Jimmy Heath was not just a musician. Jimmy Heath was a lifestyle, a mood, a way to make sense of the world.
The last time I saw Jimmy play was in 2016 at the Village Vanguard with Jeb Patton, David Wong, and Al Foster. I never heard a set of Jimmy Heath where there wasn’t some down ‘n dirty blues, and that night he was particularly inspired on Sonny Red’s “Bluesville.” The snaky tenor lines burst through the air like soulful sparkles. It was a good reminder that Jimmy was the same age as John Coltrane, and that Jimmy and Trane had learned the blues together as teenagers in Philadelphia.
Jimmy was the middle child of one of the great jazz families. Percy was the elder, a major bassist for Charlie Parker and Miles Davis and eventually the bottom end of the Modern Jazz Quartet. Tootie was the younger, a quicksilver swinger who has played comfortably with everybody from Wes Montgomery to Don Cherry. For a time they joined together as the Heath Brothers, a band that must have appeared at every major jazz festival in the world.
When Jimmy, Percy, and Tootie played together, it was a conversation. Not just musically, but literally: They would talk to each other, the whole time, the whole gig. It was hilarious. They’d talk about who looked funny in the audience and who had the better hotel room that night. One time I saw Tootie play a loud cymbal crash during a piano solo, prompting Jimmy to yell, ‘That was a big one!” Tootie yelled back, “It had to be done!”

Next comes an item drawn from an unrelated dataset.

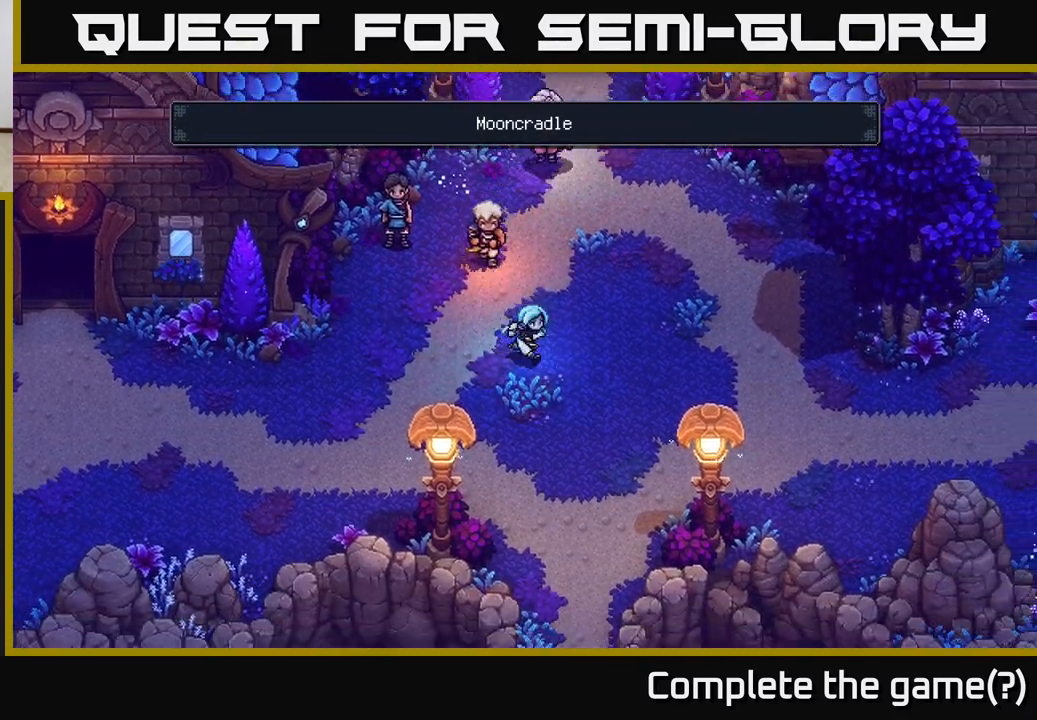
{"buttons": [], "left_stick": "down", "right_stick": "center", "events": [[100, "left_stick", "down"], [267, "left_stick", "down-right"], [433, "left_stick", "down"]]}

All the brothers had amazing verbal skills, they were all born comics and could riff like nobody’s business. After “Winter Sleeves,” one of the pieces in the Heath Brothers book, Jimmy Heath would address the audience in rhyme:
That piece was called, “Winter Sleeves”…
based on a song called, “Autumn Leaves”…
so I could collect the royalties…
for my melodies.…
Please!
The most familiar of Jimmy’s many compositions is probably “Gingerbread Boy,” thanks to a classic performance of Miles Davis with Wayne Shorter, Herbie Hancock, Ron Carter, and Tony Williams. The tune’s jagged themes just sort of hang there, a set of questions and answers. Conversation in music, conversation on the bandstand. Miles recorded a few Jimmy Heath tunes and didn’t always give credit. “Miles! Could I have the royalties for my melodies….please?”
I Walked With Giants is Jimmy’s autobiography. It’s a valuable read, but no jazz master gives up all their secrets. Now that Jimmy is gone, he took a big part of what was living history with him.
Tootie told me a great story recently: While Jimmy was serving time at the Lewisburg Penitentiary, he put a band together that included William Langford, better known to jazz fans as The Legendary Haasan. When Langford decided to quit the prison band, he wrote Jimmy a letter to explain that he didn’t want to do it any more. Of course, Haasan saw Jimmy all day long, every day, at chow and exercise time etc. Still, Haasan sent Jimmy a letter.
I’m not sure what this story proves, exactly, except that it’s another reminder that when Jimmy played the blues, it was the real blues.
Jimmy Heath’s extensive discography deserves a serious critical overview. There’s a lot there, and most of it isn’t nearly as well known as it should be. As I type this, I’m listening to the truly brilliant composition “Six Steps” from Swamp Seed. The orchestration includes two french horns and tuba. Harold Mabern (also recently gone) gets the first say, Donald Byrd is supremely tasty, and then Jimmy himself tells it like it is. His brothers Percy and Tootie are in the rhythm section. Family, community, conversation, mystery, the spiritual, the unknowable, the slick, the smart, the surreal: Whatever I love about jazz, it’s all right here in this fabulous track.